For other retail businesses, such as Prairie Fox Books in downtown Ottawa, proprietors have been able to keep their doors open from day one by encouraging curbside services, which they will continue.

“This won’t affect us as much as it might others,” special eventsmanager Dylan Conmy said. “We’ll be able to keep our doors open and we’ve been encouraging curbside pickup from day one. We have very safe and strict protocols.”

Jeremy Reed, owner of That Guy’s Secret in La Salle, said he thought some limitations may be coming to retail stores, such as what was confirmed Tuesday.

“It was well-forecasted,” Reed said. “I kind of expected something like this to happen with the state of coronavirus right now.”

Reed said the 25% limitation would affect small businesses but that the mitigations are better than seeing a full shutdown like the state saw earlier in the year.

Small retail stores can function within the limitations, Reed said, because of the nature of their customers and storefronts.

“Us as smaller businesses are rarely in a situation where we have 20 people in our store at one time,” Reed said. “That’s not how we operate.
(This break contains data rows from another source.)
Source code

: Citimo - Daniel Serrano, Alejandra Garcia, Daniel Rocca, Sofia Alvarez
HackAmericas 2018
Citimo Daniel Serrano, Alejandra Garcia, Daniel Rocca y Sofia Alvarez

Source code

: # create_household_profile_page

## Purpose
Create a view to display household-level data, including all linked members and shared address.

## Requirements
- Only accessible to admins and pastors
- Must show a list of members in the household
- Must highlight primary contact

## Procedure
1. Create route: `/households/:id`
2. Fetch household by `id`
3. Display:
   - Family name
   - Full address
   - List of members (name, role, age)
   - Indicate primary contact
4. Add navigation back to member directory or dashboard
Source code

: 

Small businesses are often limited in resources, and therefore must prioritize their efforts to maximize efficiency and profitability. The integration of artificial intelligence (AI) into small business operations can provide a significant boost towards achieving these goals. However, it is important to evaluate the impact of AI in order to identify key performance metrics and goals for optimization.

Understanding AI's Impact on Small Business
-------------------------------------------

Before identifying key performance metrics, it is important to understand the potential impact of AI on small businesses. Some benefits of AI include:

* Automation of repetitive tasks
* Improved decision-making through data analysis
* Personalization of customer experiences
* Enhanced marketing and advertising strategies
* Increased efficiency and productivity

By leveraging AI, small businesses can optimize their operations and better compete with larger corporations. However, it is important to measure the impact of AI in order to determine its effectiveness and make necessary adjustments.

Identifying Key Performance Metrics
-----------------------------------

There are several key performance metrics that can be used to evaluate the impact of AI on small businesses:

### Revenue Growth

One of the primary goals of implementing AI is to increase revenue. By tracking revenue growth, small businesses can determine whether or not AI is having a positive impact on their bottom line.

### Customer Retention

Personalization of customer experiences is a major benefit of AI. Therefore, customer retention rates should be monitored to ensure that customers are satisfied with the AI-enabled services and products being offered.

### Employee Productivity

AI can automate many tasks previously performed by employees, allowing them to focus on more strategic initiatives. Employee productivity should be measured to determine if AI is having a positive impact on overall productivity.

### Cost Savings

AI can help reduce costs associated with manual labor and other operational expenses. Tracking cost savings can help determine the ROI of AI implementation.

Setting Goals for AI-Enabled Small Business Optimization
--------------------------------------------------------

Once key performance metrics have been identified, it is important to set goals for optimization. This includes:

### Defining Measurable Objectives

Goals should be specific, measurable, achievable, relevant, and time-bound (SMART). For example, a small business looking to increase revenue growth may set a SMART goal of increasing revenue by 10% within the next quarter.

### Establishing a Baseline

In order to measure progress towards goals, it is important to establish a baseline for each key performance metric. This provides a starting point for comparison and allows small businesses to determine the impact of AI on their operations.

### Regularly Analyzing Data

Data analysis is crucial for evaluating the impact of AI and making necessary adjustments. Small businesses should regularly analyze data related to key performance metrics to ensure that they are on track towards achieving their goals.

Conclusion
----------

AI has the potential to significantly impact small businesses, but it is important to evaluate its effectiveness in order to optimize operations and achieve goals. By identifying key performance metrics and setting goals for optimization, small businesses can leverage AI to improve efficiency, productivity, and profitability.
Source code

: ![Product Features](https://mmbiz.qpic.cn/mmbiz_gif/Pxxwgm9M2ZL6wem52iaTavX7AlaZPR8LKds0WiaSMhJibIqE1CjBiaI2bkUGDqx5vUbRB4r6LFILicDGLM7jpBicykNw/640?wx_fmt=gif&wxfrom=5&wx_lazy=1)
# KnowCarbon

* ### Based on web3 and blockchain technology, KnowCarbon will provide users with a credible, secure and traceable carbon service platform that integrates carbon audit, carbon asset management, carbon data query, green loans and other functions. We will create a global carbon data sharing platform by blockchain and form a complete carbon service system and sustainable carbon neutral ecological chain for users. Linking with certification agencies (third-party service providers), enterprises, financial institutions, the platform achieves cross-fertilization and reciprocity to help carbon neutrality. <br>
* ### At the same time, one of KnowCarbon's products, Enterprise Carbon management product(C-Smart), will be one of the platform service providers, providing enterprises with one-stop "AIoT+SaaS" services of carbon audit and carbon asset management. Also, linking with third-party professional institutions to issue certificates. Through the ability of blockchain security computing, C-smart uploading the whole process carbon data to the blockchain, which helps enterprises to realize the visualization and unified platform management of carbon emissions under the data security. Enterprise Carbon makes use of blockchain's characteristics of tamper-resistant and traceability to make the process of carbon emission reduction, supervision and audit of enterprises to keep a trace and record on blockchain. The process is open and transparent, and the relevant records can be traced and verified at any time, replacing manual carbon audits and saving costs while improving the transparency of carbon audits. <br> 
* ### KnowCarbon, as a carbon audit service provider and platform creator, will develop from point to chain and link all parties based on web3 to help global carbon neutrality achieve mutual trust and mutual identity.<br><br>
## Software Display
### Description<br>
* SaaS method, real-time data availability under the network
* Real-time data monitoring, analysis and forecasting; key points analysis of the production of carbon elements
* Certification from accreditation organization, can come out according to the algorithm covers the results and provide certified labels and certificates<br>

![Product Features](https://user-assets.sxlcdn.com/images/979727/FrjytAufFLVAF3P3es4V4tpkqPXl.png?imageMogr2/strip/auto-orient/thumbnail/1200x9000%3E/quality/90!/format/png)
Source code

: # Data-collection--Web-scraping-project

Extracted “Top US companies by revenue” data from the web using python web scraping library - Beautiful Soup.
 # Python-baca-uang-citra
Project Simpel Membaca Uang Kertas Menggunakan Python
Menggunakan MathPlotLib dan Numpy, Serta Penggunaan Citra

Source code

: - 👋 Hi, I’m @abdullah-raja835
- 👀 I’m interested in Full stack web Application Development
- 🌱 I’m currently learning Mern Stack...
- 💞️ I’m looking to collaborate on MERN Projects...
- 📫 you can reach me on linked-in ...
We are a service-based industry and we provide a much more one-on-one shopping experience.”

Going back to video gambling, Hill said the money lost from gaming may be felt wider than just his businesses. He said the impact of the revenue can be seen all over town and has been a great help to Streator’s image, with newly renovated places like Jackpots and Cozy Corner.

From March to August 2020, Streator had seen a roughly $2 million loss in revenue from video gaming, which amounted to roughly $100,000 less in revenue to the city, according to a Times article in October.

“You take it away now, and you take away $100,000 from the city of Streator,” Hill said. “Now the city has to find a way to deal without that money. The governor told cities they need to follow the rules and now we can all guess what happened.”